Re: [PATCH v3 07/25] fsdax: Hold dax lock over mapping insertion

Dan Williams <dan.j.williams@xxxxxxxxx> · Mon, 17 Oct 2022 13:17:23 -0700

Jason Gunthorpe wrote:
> On Fri, Oct 14, 2022 at 04:57:37PM -0700, Dan Williams wrote:
> > In preparation for dax_insert_entry() to start taking page and pgmap
> > references ensure that page->pgmap is valid by holding the
> > dax_read_lock() over both dax_direct_access() and dax_insert_entry().
> > 
> > I.e. the code that wants to elevate the reference count of a pgmap page
> > from 0 -> 1 must ensure that the pgmap is not exiting and will not start
> > exiting until the proper references have been taken.
> 
> I'm surprised we can have a vmfault while the pgmap is exiting?
> 
> Shouldn't the FS have torn down all the inodes before it starts
> killing the pgmap?

Historically, no. The block-device is allowed to disappear while inodes
are still live. For example, the filesystem's calls to blk_queue_enter()
will start failing, but otherwise the filesystem tries to hobble along
after the device-driver has finished ->remove(). In the typical
page-cache case this makes sense since there is still some residual
usability of cached data even after the backing device is gone.

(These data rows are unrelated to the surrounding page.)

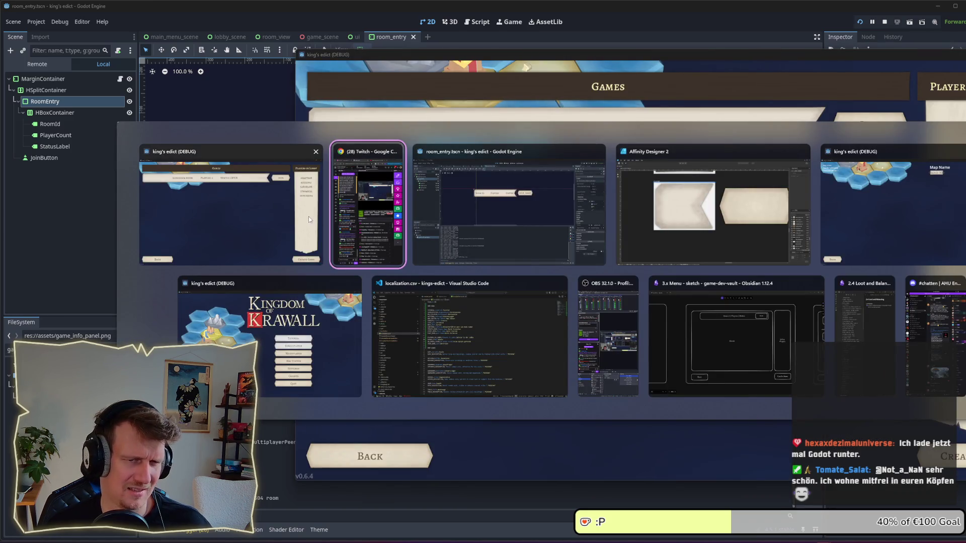
{"action": "left_click", "coordinate": [616, 227]}
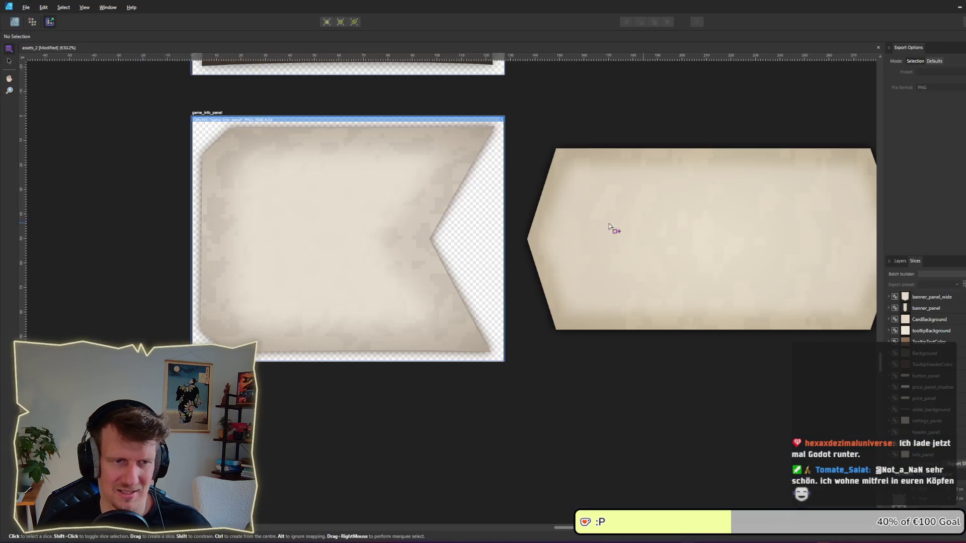
- Pull the panel shape's notch point right, nudged back one pixel, for a shallower notch
{"action": "left_click", "coordinate": [420, 215]}
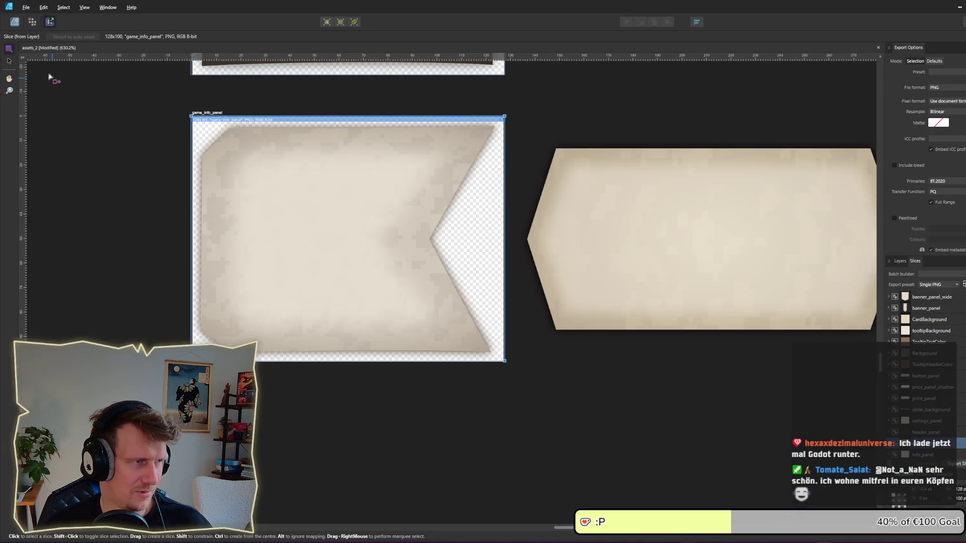
{"action": "left_click", "coordinate": [12, 22]}
{"action": "left_click", "coordinate": [439, 267]}
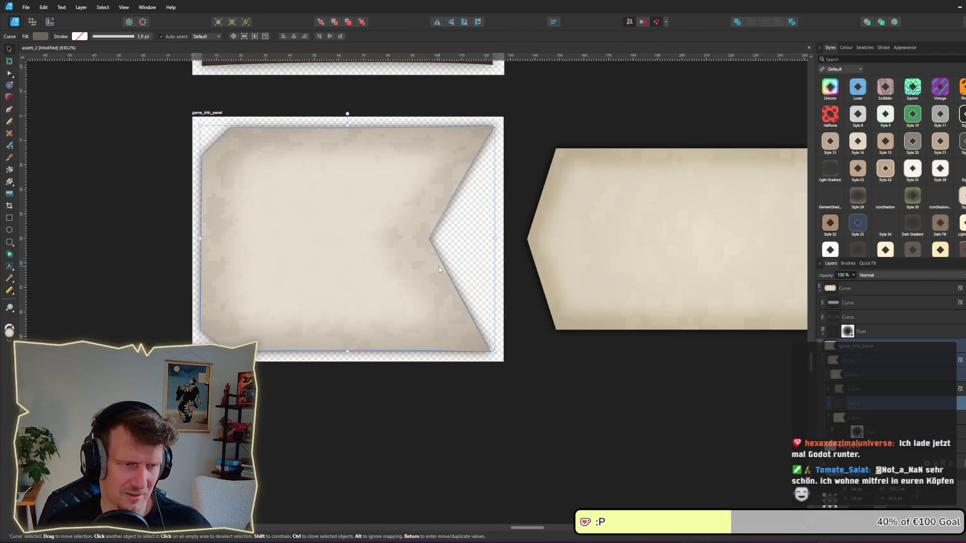
{"action": "key", "text": "a"}
{"action": "left_click_drag", "start_coordinate": [429, 238], "coordinate": [450, 241]}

Recently Ruan plumbed support for failure-notification callbacks into
the filesystem, or at least XFS. With that in place the driver can
theoretically notify failures like "device gone" and the FS can take
actions like tearing down inodes. However, that is FS specific enabling
/ behaviour, not something the pgmap code can rely upon. At least, not
without some layering violations.